# Just Another Sound Card Problem...



## Clawshrimp (Jun 14, 2006)

Hello,

I bought a new soundcard last night, Dynex 7.1 sound card (the guy at the store suggested it. Maybe it was stupid to listen to him, but I don't know enough about computers to make a different choice). Now, I opened it and followed the instructions, basically I just stuck it into a PCI slot. Then I went to install the drivers with the CD given. However, it keeps giving me an error when I press Install Driver, "Please Plug-In C-Media PCI Audio". My friend told me that I have to unplug my current BIOS sound card, or something along those lines (maybe this is the answer, but I don't know how to do it. If it is, might someone tell me how I'd go about doing it?). I don't know enough about this topic to do anything myself, and so I come to you. Is there anything you'd reccommend me doing? 

Thanks in advance,


----------



## V0lt (Sep 14, 2002)

Go into Device manager (Right click on 'my computer', then hit properties and go to the Hardware tab) and see if there's anything in there conflicting. Under 'sound, video, and game controllers', there shouldn't be anything other than the one you're installing. I would try deleting all the device drivers in that section and trying the driver CD again.


----------



## Clawshrimp (Jun 14, 2006)

I did what you said, opened "Sound, Video, and Game Controllers". Inside there was:

Audio Codecs
Legacy Audio Drivers
Legacy Video Capture Devices
Media Control Devices
Video Codecs
Microsoft UAA Function Driver for Hidh Definition Audio - CMedia 9880

The last one was the only one I could delete, so I did that. I didn't solve the problem :sad:

There is something under the Other Devices (the one with the yellow question mark), Multimedia Video Controller. Tried running it after deleting that, nothing. I ran a hardware scan and got these two back and now i'm at square one


----------



## jamieuk3 (Jun 15, 2006)

*Dasble Your Onboard sound*

Im not sure your problem lies with your onboard sound, nut il tell you how to disable it. Its effectivly the same as removing it from the pc. If you just uninstall it windows is gonna try and re-install it every time u boot up windows.

When you boot ur computer up enter your BIOS. You can enter it when you computer is detecting IDE devices etc jst after u turn on the power by pushing the Delete key or one of tthe function keys. It Varies depending on the board but it will tell u on screen how to enter it. Usually its at the bottom.

As every maunufacturer uses a diffirent BIOS the GUI varies. I cant remeber exactly but i think the souncard is in Advanced Features, or something along those lines. You need to look for ur onboard sound. AC 97 is really popular but it all depends on your board, some have more advanced sound but u'l recognise it. Just change it from Enabled to Disabled and thts you. 

Hope you figure it out.

I have major sound problems right now

l8r

Jamie


----------

■ COLLECTED DATA ■
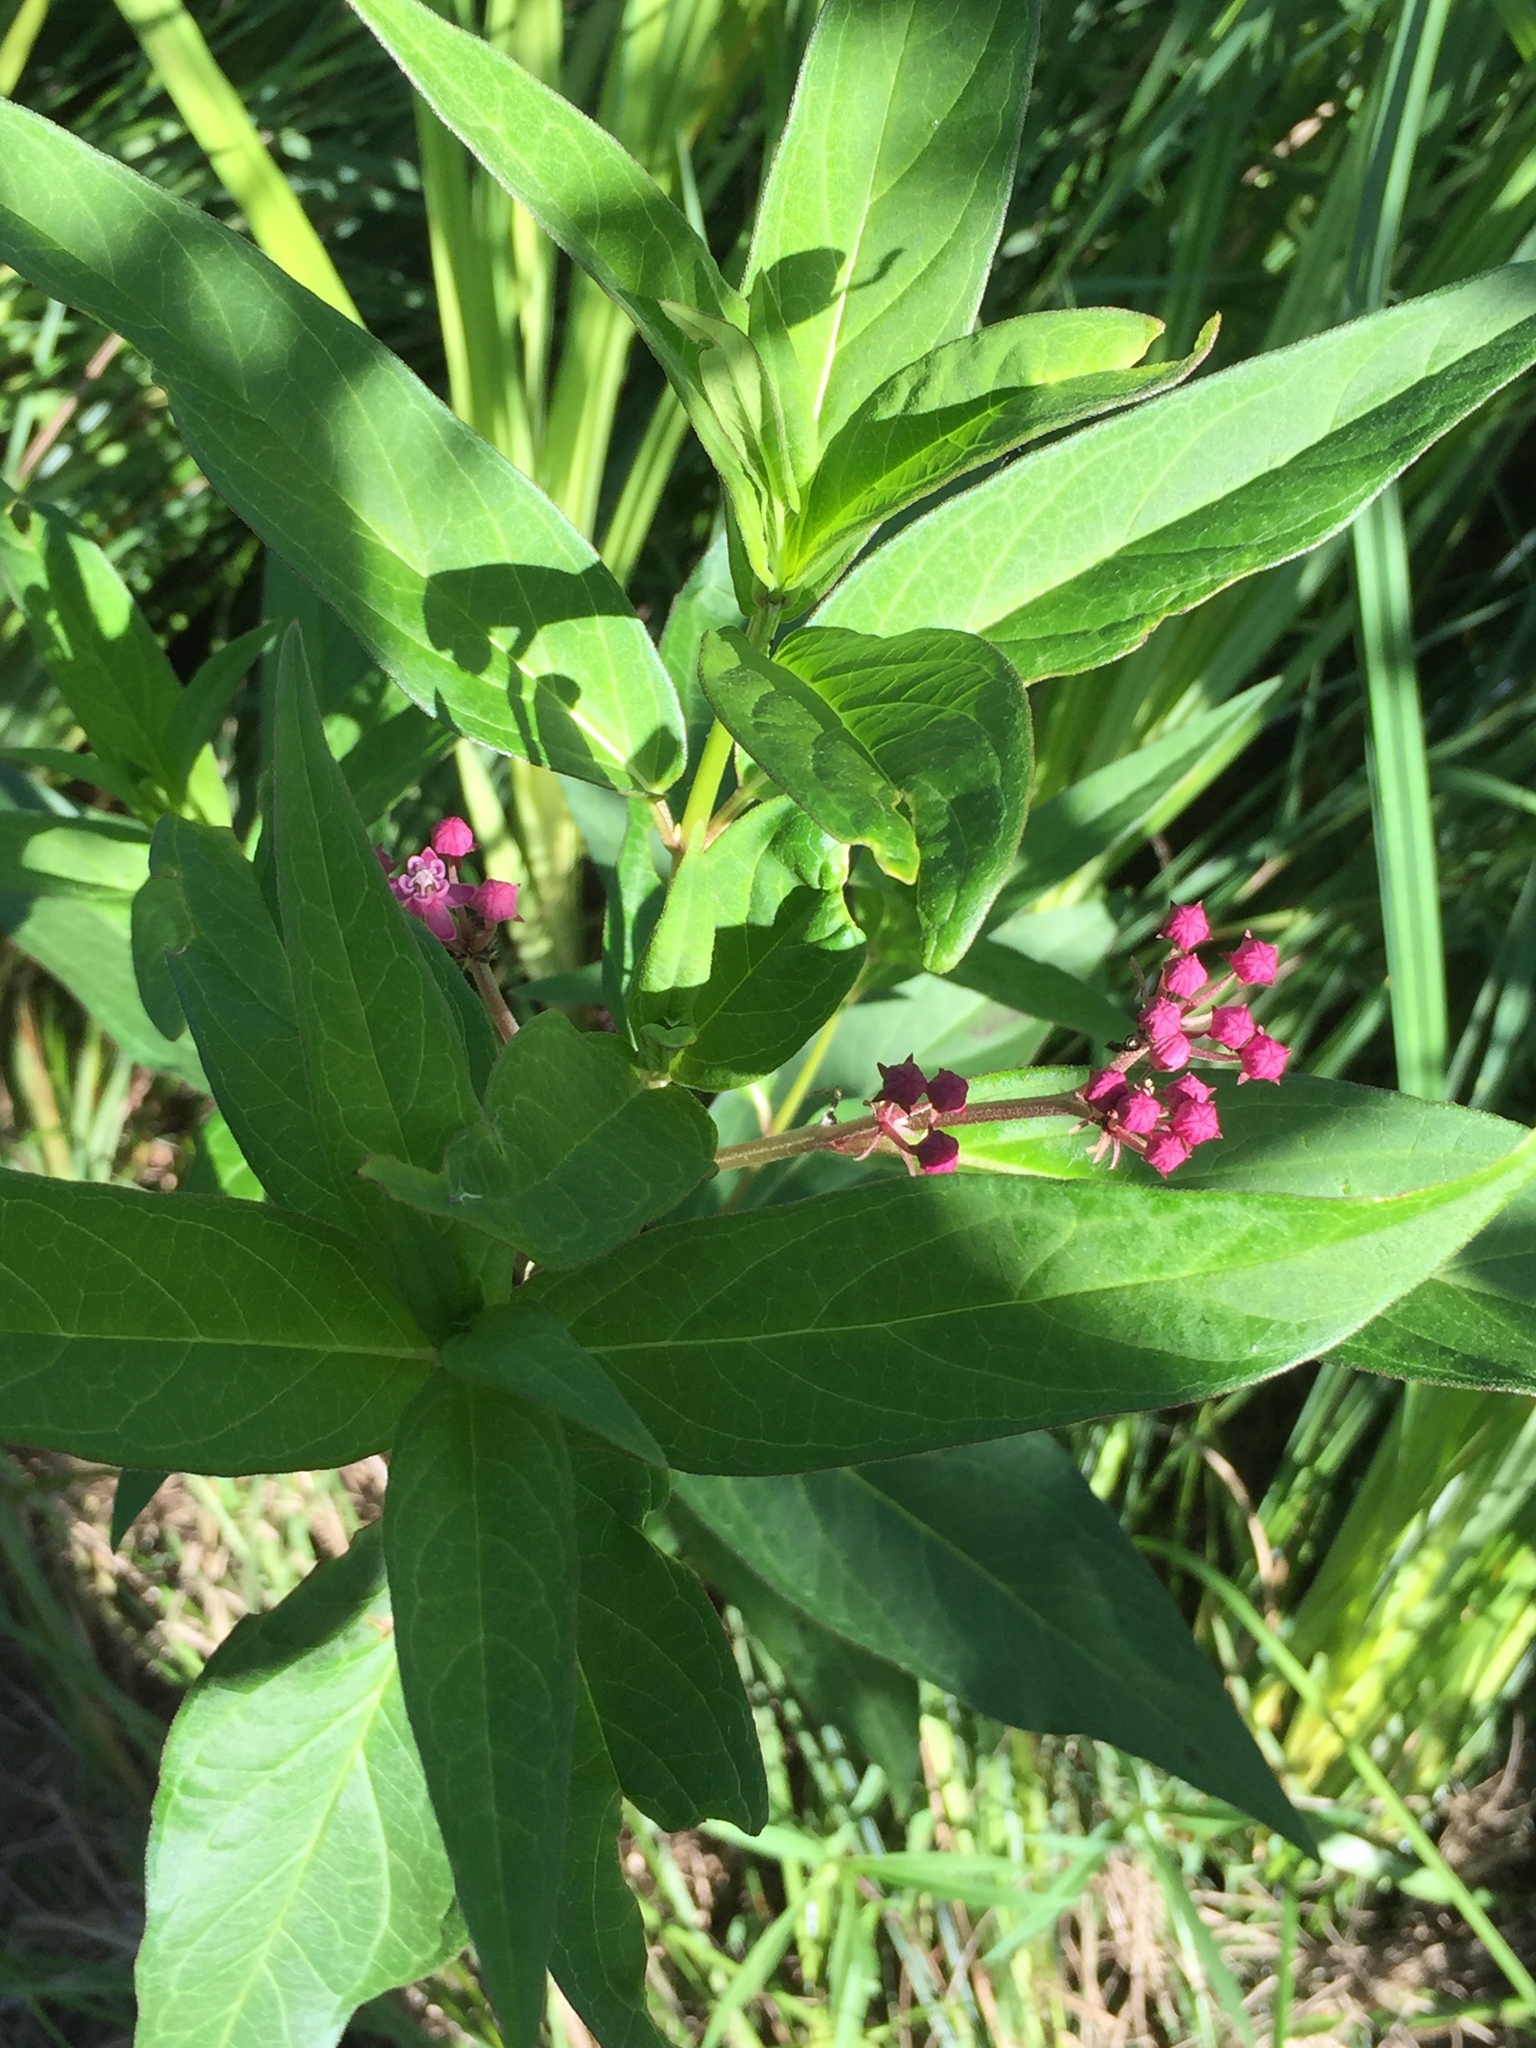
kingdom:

■ WHAT TO WORK ON ■
Extract word for word the section of the sound card thread above that begins at the words "Im not sure" and stops after the words "boot up windows.".

■ RESPONSE TO THIS EXERCISE ■
Im not sure your problem lies with your onboard sound, nut il tell you how to disable it. Its effectivly the same as removing it from the pc. If you just uninstall it windows is gonna try and re-install it every time u boot up windows.